What is expected
All lines with the word "buttons" in the material below are required.

::: Supplied records

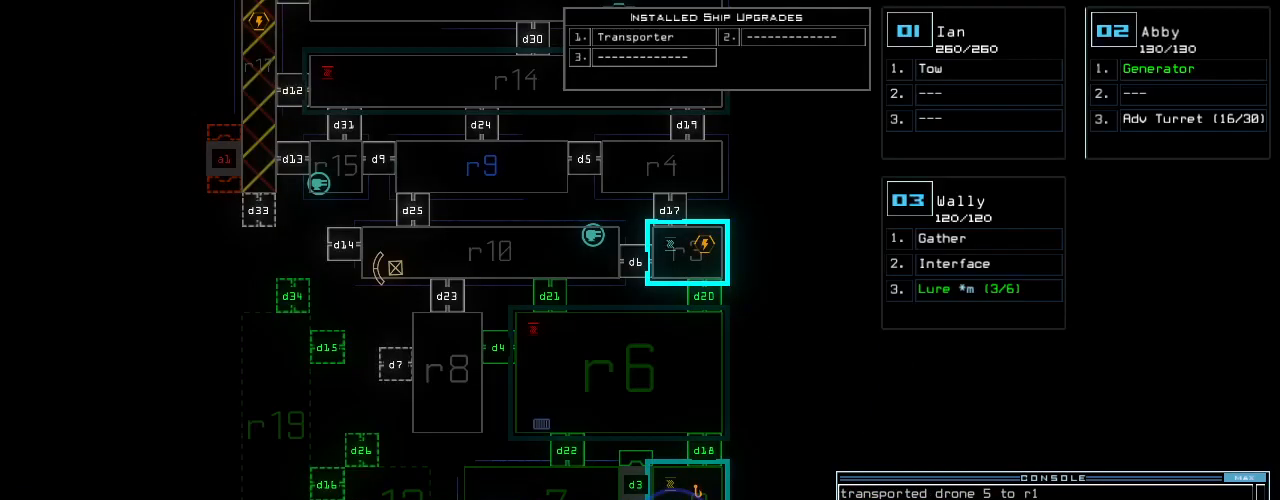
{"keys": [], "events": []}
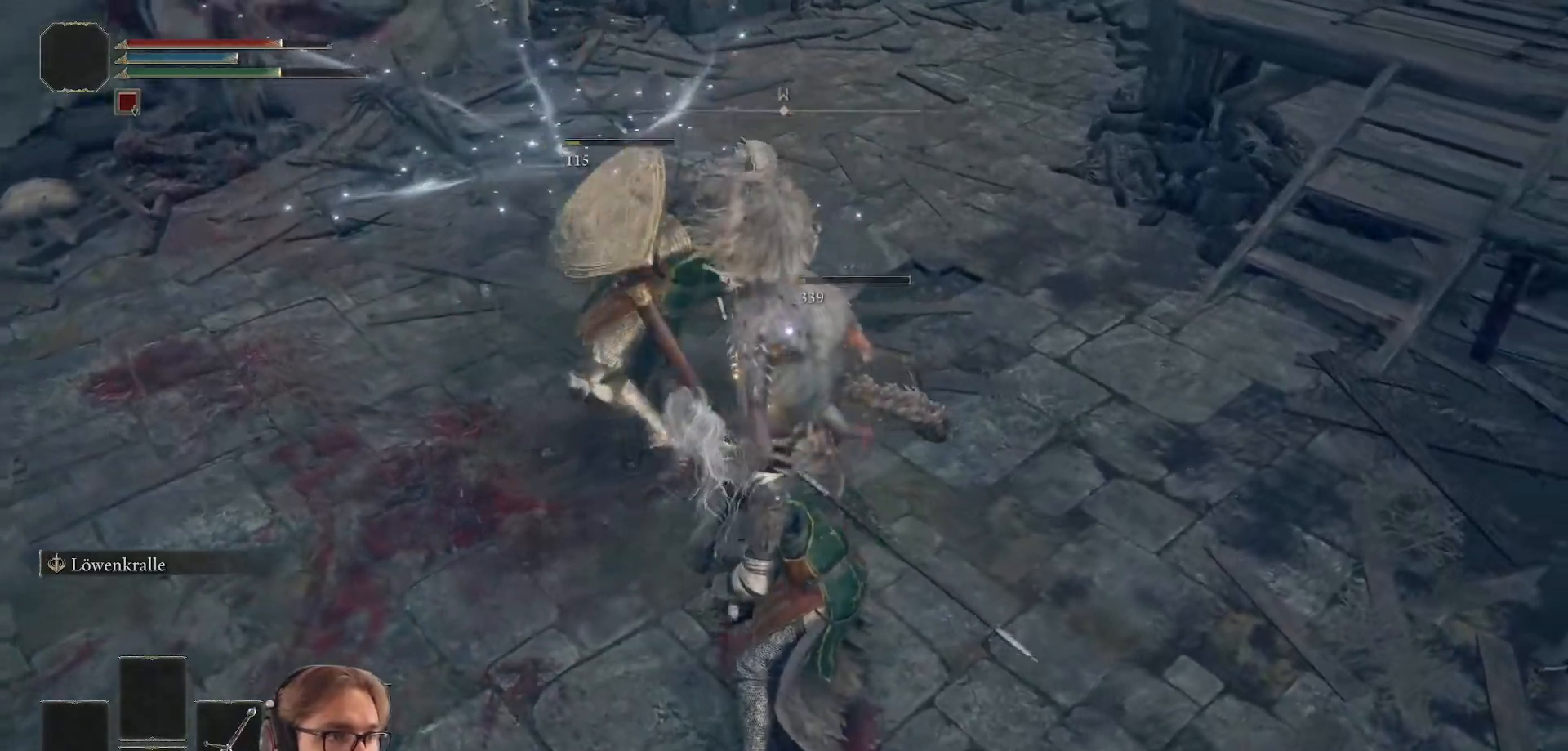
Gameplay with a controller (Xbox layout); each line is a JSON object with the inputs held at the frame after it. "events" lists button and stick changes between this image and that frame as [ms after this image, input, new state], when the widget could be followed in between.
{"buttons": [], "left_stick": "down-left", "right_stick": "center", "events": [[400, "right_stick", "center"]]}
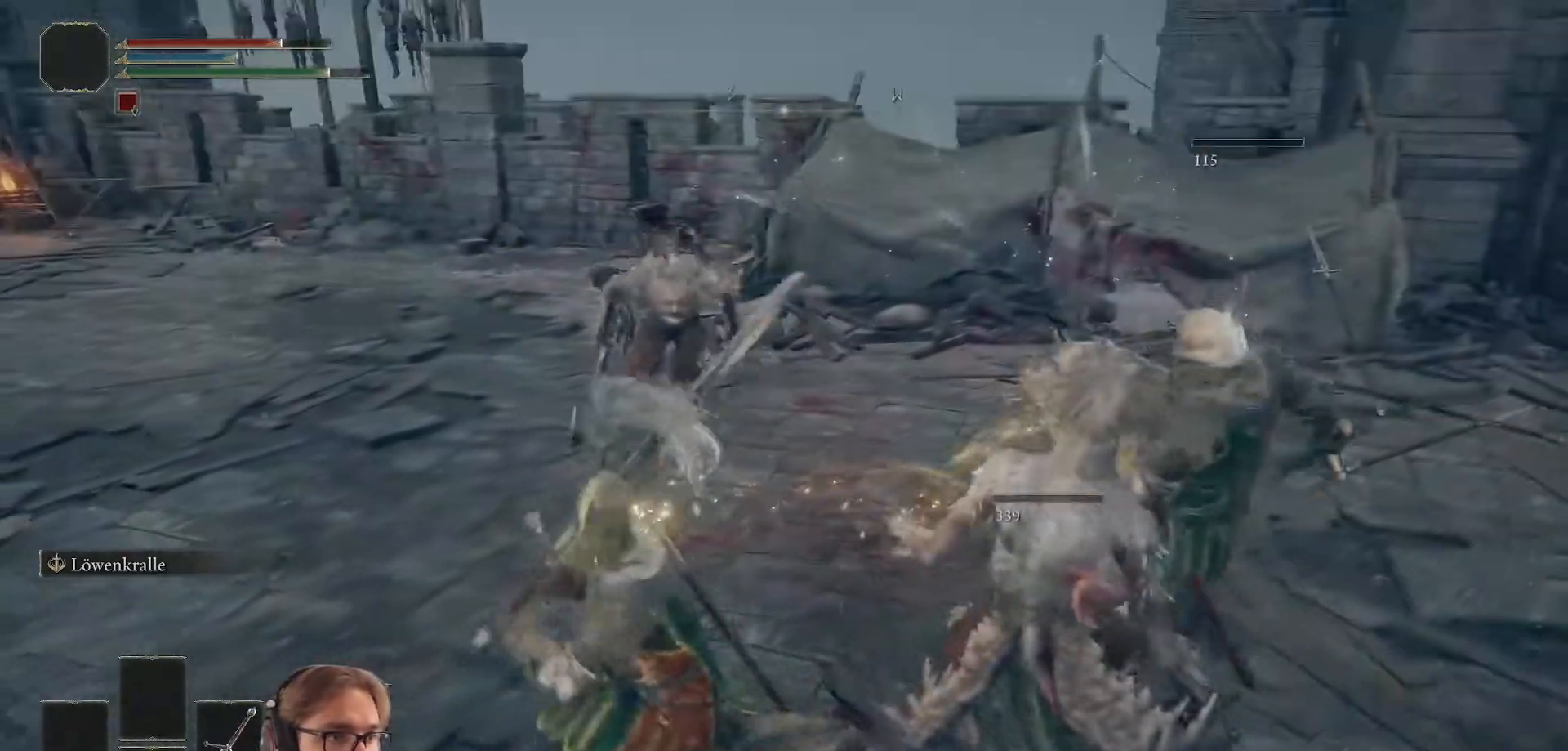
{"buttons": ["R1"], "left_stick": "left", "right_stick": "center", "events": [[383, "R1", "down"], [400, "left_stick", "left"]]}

::::::
::: Supplied records

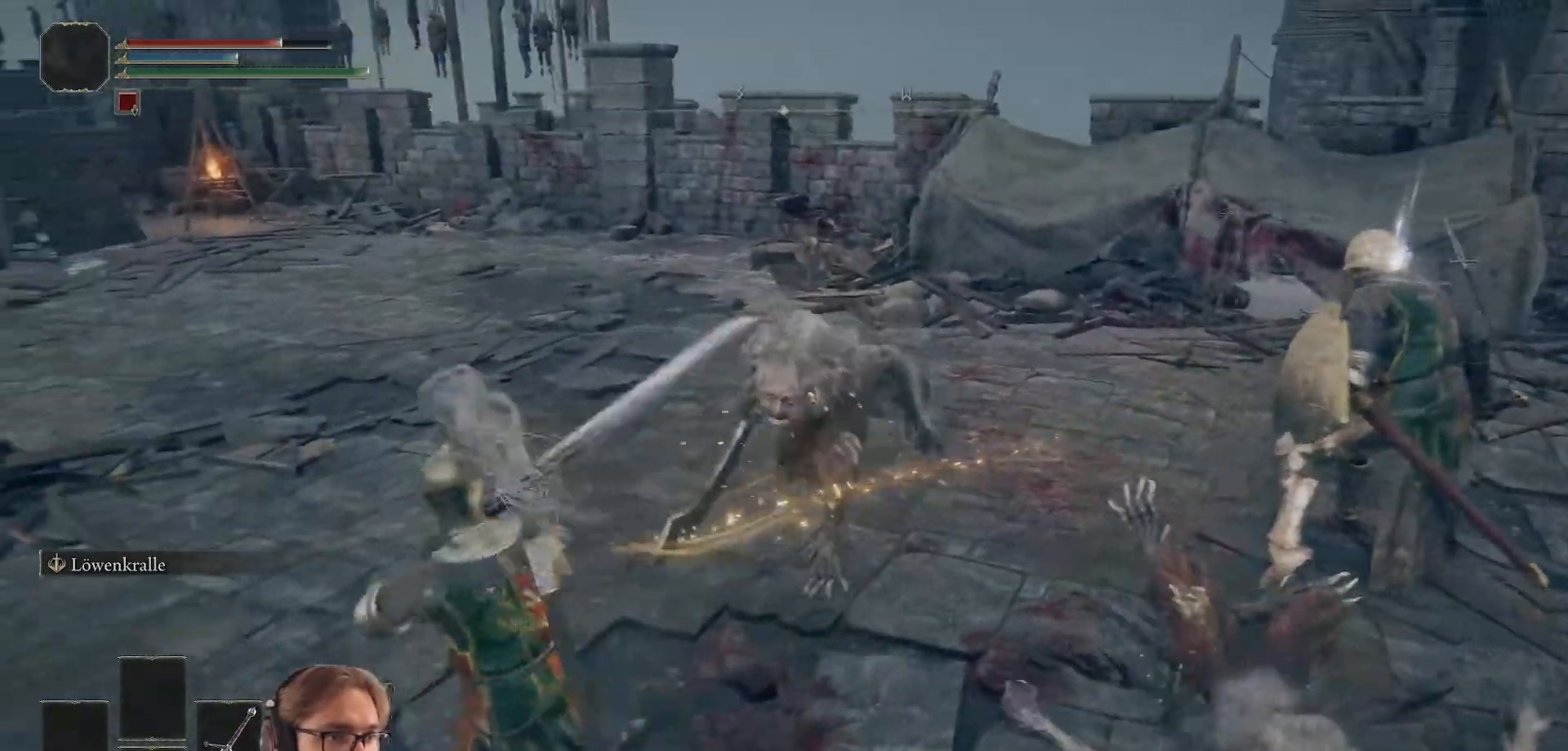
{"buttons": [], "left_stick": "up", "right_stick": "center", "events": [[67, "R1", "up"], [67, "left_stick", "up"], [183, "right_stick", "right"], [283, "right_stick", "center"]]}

::::::

Solved exercise
{"buttons": [], "left_stick": "down-left", "right_stick": "center", "events": [[400, "right_stick", "center"]]}
{"buttons": ["R1"], "left_stick": "left", "right_stick": "center", "events": [[383, "R1", "down"], [400, "left_stick", "left"]]}
{"buttons": [], "left_stick": "up", "right_stick": "center", "events": [[67, "R1", "up"], [67, "left_stick", "up"], [183, "right_stick", "right"], [283, "right_stick", "center"]]}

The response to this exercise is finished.